**EXERCISE DETAILS:** Copy, from the data below, each line that has the word "Courtyard".

**GIVEN ENTRIES:**
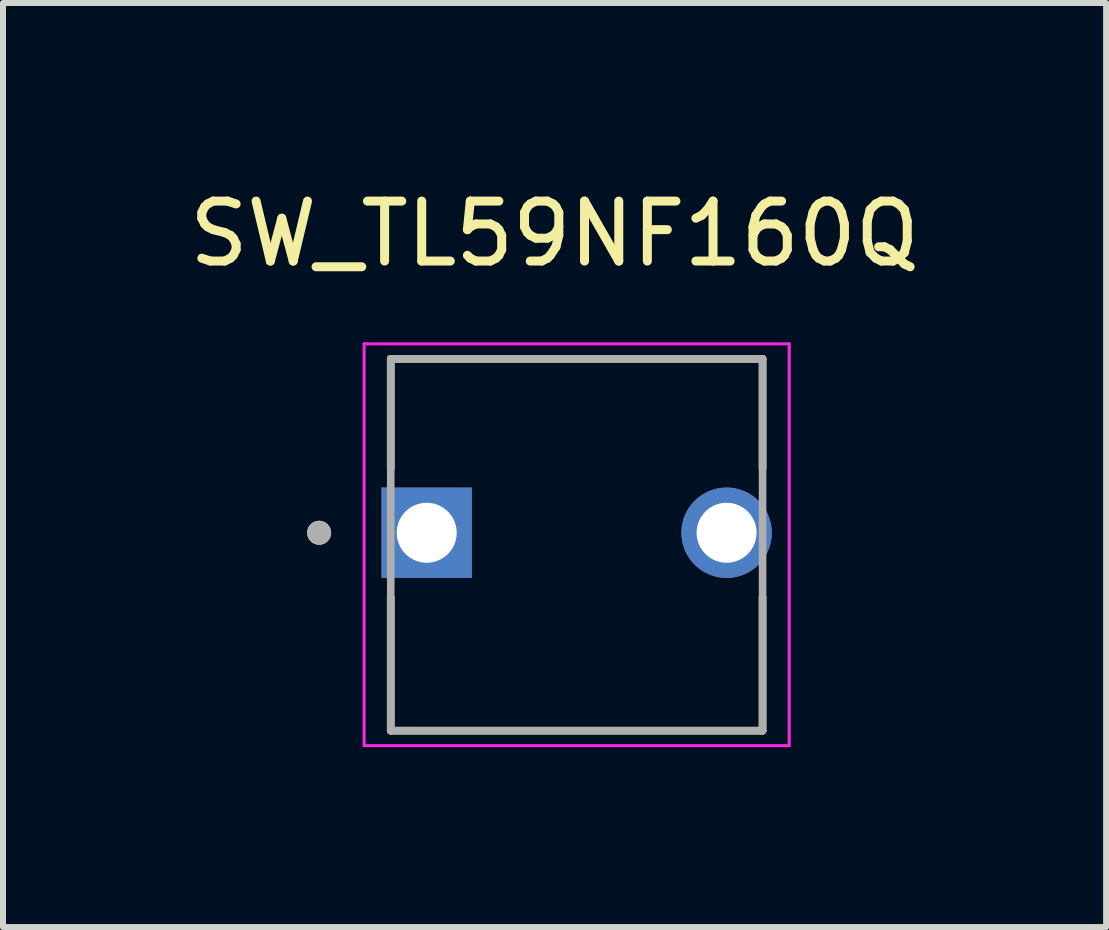
<source format=kicad_pcb>
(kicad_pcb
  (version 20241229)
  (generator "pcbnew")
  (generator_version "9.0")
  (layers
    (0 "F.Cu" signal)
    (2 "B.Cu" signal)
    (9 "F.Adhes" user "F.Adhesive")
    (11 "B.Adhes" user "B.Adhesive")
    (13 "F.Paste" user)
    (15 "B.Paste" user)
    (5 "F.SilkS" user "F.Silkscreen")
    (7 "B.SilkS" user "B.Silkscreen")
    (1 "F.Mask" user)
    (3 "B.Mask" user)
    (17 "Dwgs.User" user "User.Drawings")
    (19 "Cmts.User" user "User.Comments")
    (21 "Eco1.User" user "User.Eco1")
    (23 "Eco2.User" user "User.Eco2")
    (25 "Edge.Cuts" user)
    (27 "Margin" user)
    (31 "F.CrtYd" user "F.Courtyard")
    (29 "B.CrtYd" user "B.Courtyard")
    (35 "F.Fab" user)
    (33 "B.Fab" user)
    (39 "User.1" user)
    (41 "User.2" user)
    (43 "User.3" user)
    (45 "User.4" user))
  (footprint "SW_TL59NF160Q"
    (layer "F.Cu")
    (at 6.565 5.833)
    (property "Reference" "SW_TL59NF160Q" (at -0.369 -4.985 0) (layer "F.SilkS") (effects (font (size 1 1) (thickness 0.15))))
    (attr through_hole)
    (fp_line (start -3.1 -2.9) (end 3.1 -2.9) (stroke (width 0.127) (type solid)) (layer "F.SilkS"))
    (fp_line (start -3.1 -1.074) (end -3.1 -2.9) (stroke (width 0.127) (type solid)) (layer "F.SilkS"))
    (fp_line (start -3.1 3.3) (end -3.1 1.074) (stroke (width 0.127) (type solid)) (layer "F.SilkS"))
    (fp_line (start 3.1 -2.9) (end 3.1 -1.074) (stroke (width 0.127) (type solid)) (layer "F.SilkS"))
    (fp_line (start 3.1 3.3) (end -3.1 3.3) (stroke (width 0.127) (type solid)) (layer "F.SilkS"))
    (fp_line (start 3.1 3.3) (end 3.1 1.074) (stroke (width 0.127) (type solid)) (layer "F.SilkS"))
    (fp_circle (center -4.294 0) (end -4.194 0) (stroke (width 0.2) (type solid)) (fill no) (layer "F.SilkS"))
    (fp_line (start -3.544 -3.15) (end -3.544 3.55) (stroke (width 0.05) (type solid)) (layer "F.CrtYd"))
    (fp_line (start -3.544 3.55) (end 3.544 3.55) (stroke (width 0.05) (type solid)) (layer "F.CrtYd"))
    (fp_line (start 3.544 -3.15) (end -3.544 -3.15) (stroke (width 0.05) (type solid)) (layer "F.CrtYd"))
    (fp_line (start 3.544 3.55) (end 3.544 -3.15) (stroke (width 0.05) (type solid)) (layer "F.CrtYd"))
    (fp_line (start -3.1 -2.9) (end 3.1 -2.9) (stroke (width 0.127) (type solid)) (layer "F.Fab"))
    (fp_line (start -3.1 3.3) (end -3.1 -2.9) (stroke (width 0.127) (type solid)) (layer "F.Fab"))
    (fp_line (start 3.1 -2.9) (end 3.1 3.3) (stroke (width 0.127) (type solid)) (layer "F.Fab"))
    (fp_line (start 3.1 3.3) (end -3.1 3.3) (stroke (width 0.127) (type solid)) (layer "F.Fab"))
    (fp_circle (center -4.294 0) (end -4.194 0) (stroke (width 0.2) (type solid)) (fill no) (layer "F.Fab"))
    (pad "1" thru_hole rect (at -2.5 0) (size 1.508 1.508) (drill 1) (layers "*.Cu" "*.Mask"))
    (pad "2" thru_hole circle (at 2.5 0) (size 1.508 1.508) (drill 1) (layers "*.Cu" "*.Mask")))
  (gr_rect
    (start -3 -3)
    (end 15.393 12.408)
    (stroke (width 0.1) (type default))
    (fill no)
    (layer "Edge.Cuts")))
</source>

**REPLY:**
    (31 "F.CrtYd" user "F.Courtyard")
    (29 "B.CrtYd" user "B.Courtyard")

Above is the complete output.